EXERCISE TEXT below:
There's a live preview panel for exactly this reasons.

Lots of people read these forums, and many of them will simply skip over a post that is difficult to read, because it's just too large an investment of their time to try and follow a wall of badly formatted text.
If your goal is to get an answer to your questions, it's in your interest to make it as easy to read and understand as possible.
Please update your post.

PUT _ingest/pipeline/attachment            
      {
      "description" : "Extract attachment information from arrays",
      "processors" : [
        {
         "foreach": {
           "field": "attachments",
           "processor": {
             "attachment": {
               "target_field": "_ingest._value.attachment",
               "field": "_ingest._value.data"
       }
     }
   }
  }
 ]
}

 PUT company/employee/my_id?pipeline=attachment
 { 
  "filename":"test.txt",
  "data":"dGVzdCBvbmUgZmlsZQ=="
 },
{
  "filename":"test1.txt",
  "data":"IkhlbGxvIFdvcmxkIg=="
},
{
  "filename":"test2.txt",
  "data":"dGVzdDNmaWxlIHF3ZXJ0eQ==" 
},
{
  "filename":"test3.txt",
  "data":"dGVzdA0KdGVzdDQNCnRlc3Q0NA0KdGVzdDQ0NA=="
End of EXERCISE TEXT.
EXERCISE MATERIALS below:
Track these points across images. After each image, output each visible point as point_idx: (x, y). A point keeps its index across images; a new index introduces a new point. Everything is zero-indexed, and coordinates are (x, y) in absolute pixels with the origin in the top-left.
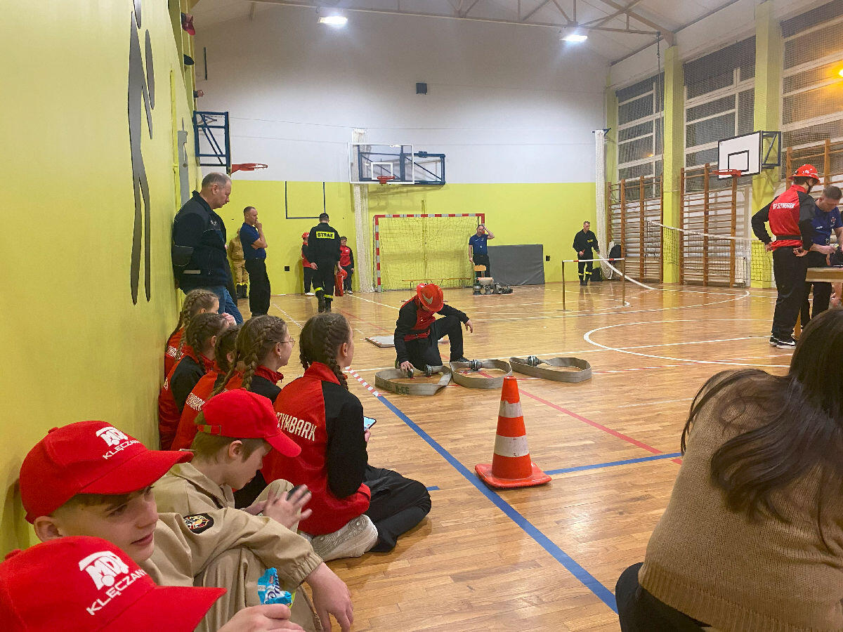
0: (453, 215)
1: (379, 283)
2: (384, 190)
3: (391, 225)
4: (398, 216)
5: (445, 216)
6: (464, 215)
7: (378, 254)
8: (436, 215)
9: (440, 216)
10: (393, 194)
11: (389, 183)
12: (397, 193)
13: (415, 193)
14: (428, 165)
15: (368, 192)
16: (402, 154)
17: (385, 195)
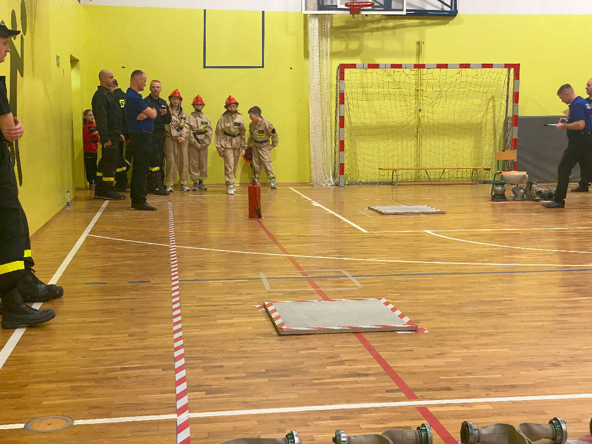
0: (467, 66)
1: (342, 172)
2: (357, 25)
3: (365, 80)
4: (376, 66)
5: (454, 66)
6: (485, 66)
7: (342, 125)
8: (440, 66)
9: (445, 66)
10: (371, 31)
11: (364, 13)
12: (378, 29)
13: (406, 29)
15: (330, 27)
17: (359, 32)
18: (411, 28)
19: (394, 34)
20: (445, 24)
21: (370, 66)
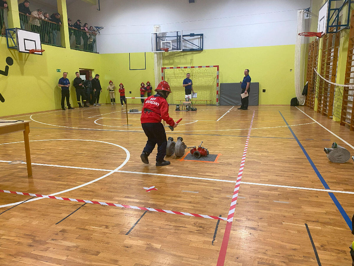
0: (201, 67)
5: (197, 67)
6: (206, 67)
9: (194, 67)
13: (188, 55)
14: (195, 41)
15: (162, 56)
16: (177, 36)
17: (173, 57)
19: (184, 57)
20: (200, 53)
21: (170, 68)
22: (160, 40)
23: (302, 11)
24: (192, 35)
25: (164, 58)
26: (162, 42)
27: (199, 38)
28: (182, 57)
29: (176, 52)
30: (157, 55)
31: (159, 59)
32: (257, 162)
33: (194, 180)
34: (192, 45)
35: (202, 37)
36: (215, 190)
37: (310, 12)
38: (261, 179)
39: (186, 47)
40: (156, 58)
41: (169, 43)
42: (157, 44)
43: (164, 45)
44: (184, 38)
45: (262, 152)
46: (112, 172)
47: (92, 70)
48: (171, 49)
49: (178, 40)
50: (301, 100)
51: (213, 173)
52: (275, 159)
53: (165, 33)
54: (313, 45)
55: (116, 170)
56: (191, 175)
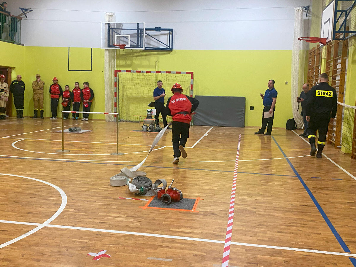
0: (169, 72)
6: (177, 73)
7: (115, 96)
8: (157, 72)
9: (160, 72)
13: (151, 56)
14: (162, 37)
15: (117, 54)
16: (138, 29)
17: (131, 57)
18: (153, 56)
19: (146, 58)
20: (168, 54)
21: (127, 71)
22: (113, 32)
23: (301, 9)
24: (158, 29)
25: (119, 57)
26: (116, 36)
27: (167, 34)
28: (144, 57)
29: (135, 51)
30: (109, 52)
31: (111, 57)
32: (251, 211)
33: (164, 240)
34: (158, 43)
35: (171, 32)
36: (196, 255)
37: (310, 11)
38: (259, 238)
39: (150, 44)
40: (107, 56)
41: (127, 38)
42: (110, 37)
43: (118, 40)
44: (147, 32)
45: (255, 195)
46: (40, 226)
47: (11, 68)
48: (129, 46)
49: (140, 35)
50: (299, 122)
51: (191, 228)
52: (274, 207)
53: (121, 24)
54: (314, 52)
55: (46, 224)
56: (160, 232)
End of EXERCISE MATERIALS.
EXERCISE MATERIALS below:
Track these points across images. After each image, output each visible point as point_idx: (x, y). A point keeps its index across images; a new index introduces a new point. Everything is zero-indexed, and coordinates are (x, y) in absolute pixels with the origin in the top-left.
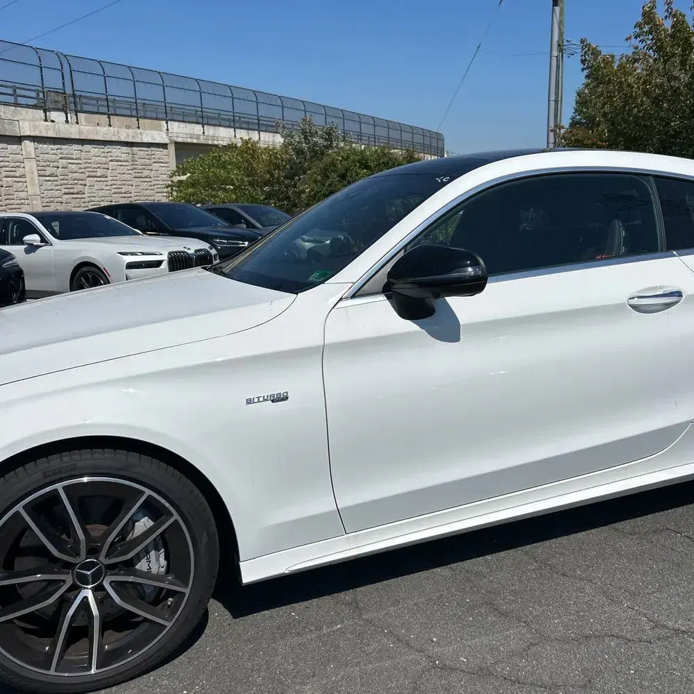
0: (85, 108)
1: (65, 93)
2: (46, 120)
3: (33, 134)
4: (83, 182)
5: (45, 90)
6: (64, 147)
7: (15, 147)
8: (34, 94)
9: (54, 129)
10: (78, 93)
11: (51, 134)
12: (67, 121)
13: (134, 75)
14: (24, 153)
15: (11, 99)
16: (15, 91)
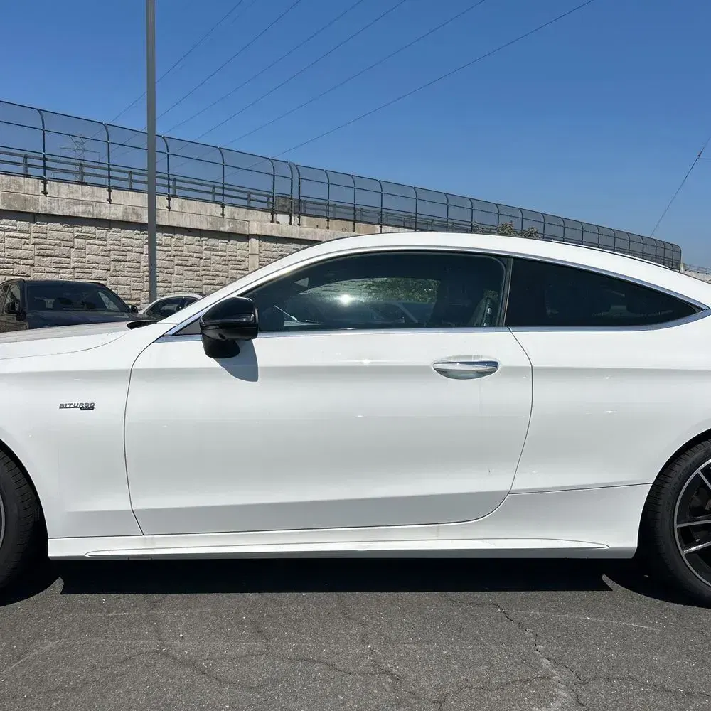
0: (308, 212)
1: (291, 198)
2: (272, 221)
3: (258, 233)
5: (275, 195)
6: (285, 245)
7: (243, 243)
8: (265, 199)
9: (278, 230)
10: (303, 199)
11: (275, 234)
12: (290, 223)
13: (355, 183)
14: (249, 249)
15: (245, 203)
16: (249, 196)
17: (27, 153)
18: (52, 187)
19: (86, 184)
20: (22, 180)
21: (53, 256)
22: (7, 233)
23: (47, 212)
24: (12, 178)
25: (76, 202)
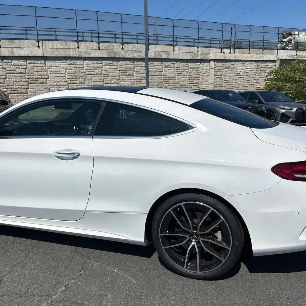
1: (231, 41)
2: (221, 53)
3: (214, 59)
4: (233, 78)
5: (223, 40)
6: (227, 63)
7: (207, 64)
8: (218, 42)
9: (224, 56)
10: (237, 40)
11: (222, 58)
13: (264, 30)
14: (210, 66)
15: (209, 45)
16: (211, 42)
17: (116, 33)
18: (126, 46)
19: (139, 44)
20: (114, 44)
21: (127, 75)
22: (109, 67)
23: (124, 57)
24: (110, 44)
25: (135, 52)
End of EXERCISE MATERIALS.
EXERCISE MATERIALS below:
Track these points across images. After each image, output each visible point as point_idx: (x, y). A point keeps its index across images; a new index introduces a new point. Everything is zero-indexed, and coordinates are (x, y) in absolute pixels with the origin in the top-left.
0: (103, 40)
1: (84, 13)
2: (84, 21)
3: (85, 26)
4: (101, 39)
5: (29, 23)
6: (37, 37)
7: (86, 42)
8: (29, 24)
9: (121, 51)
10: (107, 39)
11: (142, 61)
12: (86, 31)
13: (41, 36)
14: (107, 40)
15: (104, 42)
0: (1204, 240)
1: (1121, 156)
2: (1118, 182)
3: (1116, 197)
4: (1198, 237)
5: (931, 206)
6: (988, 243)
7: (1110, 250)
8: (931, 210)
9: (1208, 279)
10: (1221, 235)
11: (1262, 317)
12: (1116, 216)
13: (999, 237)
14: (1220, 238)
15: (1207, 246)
End of EXERCISE MATERIALS.
- _EXERCISE SET_
[1] In the forum post, what description is given for the ingest pipeline?
[2] In the records, rewrite the lines from the line with "18: (411, 28)" up to and including the line with "56: (160, 232)", changing "(160, 40)" to "(161, 40)" and keeping everything else the same. Omit the picture markers from your answer.

- _TASK-BY-TASK OUTPUTS_
[1] "Extract attachment information from arrays"

[2]
18: (411, 28)
19: (394, 34)
20: (445, 24)
21: (370, 66)
0: (201, 67)
5: (197, 67)
6: (206, 67)
9: (194, 67)
13: (188, 55)
14: (195, 41)
15: (162, 56)
16: (177, 36)
17: (173, 57)
19: (184, 57)
20: (200, 53)
21: (170, 68)
22: (161, 40)
23: (302, 11)
24: (192, 35)
25: (164, 58)
26: (162, 42)
27: (199, 38)
28: (182, 57)
29: (176, 52)
30: (157, 55)
31: (159, 59)
32: (257, 162)
33: (194, 180)
34: (192, 45)
35: (202, 37)
36: (215, 190)
37: (310, 12)
38: (261, 179)
39: (186, 47)
40: (156, 58)
41: (169, 43)
42: (157, 44)
43: (164, 45)
44: (184, 38)
45: (262, 152)
46: (112, 172)
47: (92, 70)
48: (171, 49)
49: (178, 40)
50: (301, 100)
51: (213, 173)
52: (275, 159)
53: (165, 33)
54: (313, 45)
55: (116, 170)
56: (191, 175)
0: (169, 72)
6: (177, 73)
7: (115, 96)
8: (157, 72)
9: (160, 72)
13: (151, 56)
14: (162, 37)
15: (117, 54)
16: (138, 29)
17: (131, 57)
18: (153, 56)
19: (146, 58)
20: (168, 54)
21: (127, 71)
22: (113, 32)
23: (301, 9)
24: (158, 29)
25: (119, 57)
26: (116, 36)
27: (167, 34)
28: (144, 57)
29: (135, 51)
30: (109, 52)
31: (111, 57)
32: (251, 211)
33: (164, 240)
34: (158, 43)
35: (171, 32)
36: (196, 255)
37: (310, 11)
38: (259, 238)
39: (150, 44)
40: (107, 56)
41: (127, 38)
42: (110, 37)
43: (118, 40)
44: (147, 32)
45: (255, 195)
46: (40, 226)
47: (11, 68)
48: (129, 46)
49: (140, 35)
50: (299, 122)
51: (191, 228)
52: (274, 207)
53: (121, 24)
54: (314, 52)
55: (46, 224)
56: (160, 232)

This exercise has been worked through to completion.